= Anti-collision device =

Indian automatic train protection device

The anti-collision device (ACD) is a form of automatic train protection used on Indian Railways.

== Overview ==
The ACD Network is a train-collision prevention system invented by Rajaram Bojji and patented by Konkan Railway Corporation, a public-sector undertaking of the Ministry of Railways, government of India.

Anti-collision devices were found to be effective in the Southern Railway zone after a brief trial.

== Level crossings ==
When Loco ACDs receive 'Gate Open' transmissions from Gate ACDs provided at non-interlocked level crossings, they brake to decelerate to 30 km/h or an alternative predetermined speed. Gate ACDs at staffed and unstaffed level crossings also warn passengers with the message 'Train Approach'.

If a Loco ACD receives a manual 'SOS' message from other train bound ACDs or a station ACD that is within three kilometres of its radial range, it applies brakes automatically to bring the train to a stop.

The application of this anti-collision device has been refined to not only prevent midsection collisions but also to prevent their occurrences in station yards. The newly engineered solution is integrated with the signalling systems, interlocking to react appropriately in case collision-like conditions are perceived at the time of reception and dispatch of trains from a station (e.g. while approaching a station). Loco ACDs also give 'Station Approach' alerts to train operators and regulate train speed when they receives information from Station ACDs.

== Future ==
Indian Railways have successfully piloted ACDs in the northeast frontier railway, covering 1736 km of its broad gauge route. They are now installing the ACDs on 760 km of the Konkan Railway.

The on-board train protection device, the first device designed by Konkan Railway with their technical partner Kernex Microsystems (I) Ltd, was installed throughout the Indian Railway network.

A new ACD Version-II, now called the Train Collision Avoidance System (TCAS), is under development by The Research Designs and Standards Organisation (RDSO).
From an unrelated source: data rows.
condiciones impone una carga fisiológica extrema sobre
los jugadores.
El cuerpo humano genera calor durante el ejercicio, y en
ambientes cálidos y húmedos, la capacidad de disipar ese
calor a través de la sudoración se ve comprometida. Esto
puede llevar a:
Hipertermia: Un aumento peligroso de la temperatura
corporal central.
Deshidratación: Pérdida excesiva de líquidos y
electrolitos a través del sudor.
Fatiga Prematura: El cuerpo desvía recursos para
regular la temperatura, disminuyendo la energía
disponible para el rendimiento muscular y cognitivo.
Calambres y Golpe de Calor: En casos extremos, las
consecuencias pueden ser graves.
Unlike ACD, which is more of a distributed system which acts independently, the TCAS will be more of a centralized system where TCAS controls communication between trains and with trains with the TDMA protocol. The TCAS under development is meant to be a vital safety system. TCAS has a deep coupling with the railway signalling system so ACD systems do not depend on the railway signalling system.

== ACD deficiencies ==
The ACD system is based on GPS based positioning and track detection. This has inherent problems as with GPS service and course acquisition, the best possible horizontal accuracy is 10 m. This is inadequate for detection of rail tracks separated by a distance of 10–15 feet. ACD does not even have DGPS, differential GPS that gives an accuracy close to 2.5 m, and hence had errors in track detection using their patented Deviation Count Theory that worked in block sections but failed in station sections. The result was erratic braking that disrupted train movements and proved to be ineffective.
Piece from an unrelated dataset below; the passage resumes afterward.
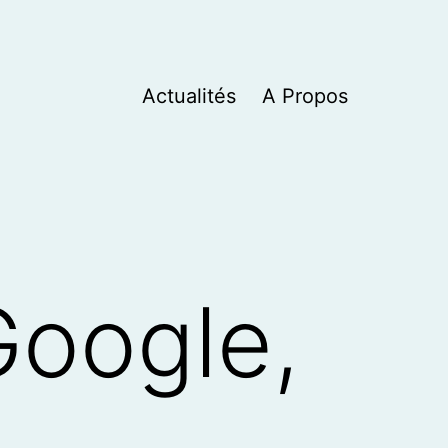
Actualités
A Propos
Google,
The Railway Collision Avoidance System was patented in 2001 by an Indian inventor, Indranil Majumdar from Calcutta. He was awarded the Texas Instruments Analog Design Challenge 2001 for this design and another patent was granted in 2007.

After seven or eight years of problems with the ACD system, RDSO, Lucknow drafted the Train Collision Avoidance System (TCAS) specifications with amendments. In 2012, the Ver3.1.1 specification was released after joint consultation with companies manufacturing signaling equipment for the Indian Railways. The ACD system used in Indian Railways has inherent problems in station sections due to their design, using GPS for unfeasible track detection.

The High-Level Safety Review Committee at Mumbai on 12–13 January 2012 at the Western Railway HQ was skeptical of ACD effectiveness. They unanimously chose to develop TCAS as an open architecture system without charging royalties unlike the ACD which is proprietary.

The Indian government selected TCAS for future installation at a cost of 10 L INR per kilometre.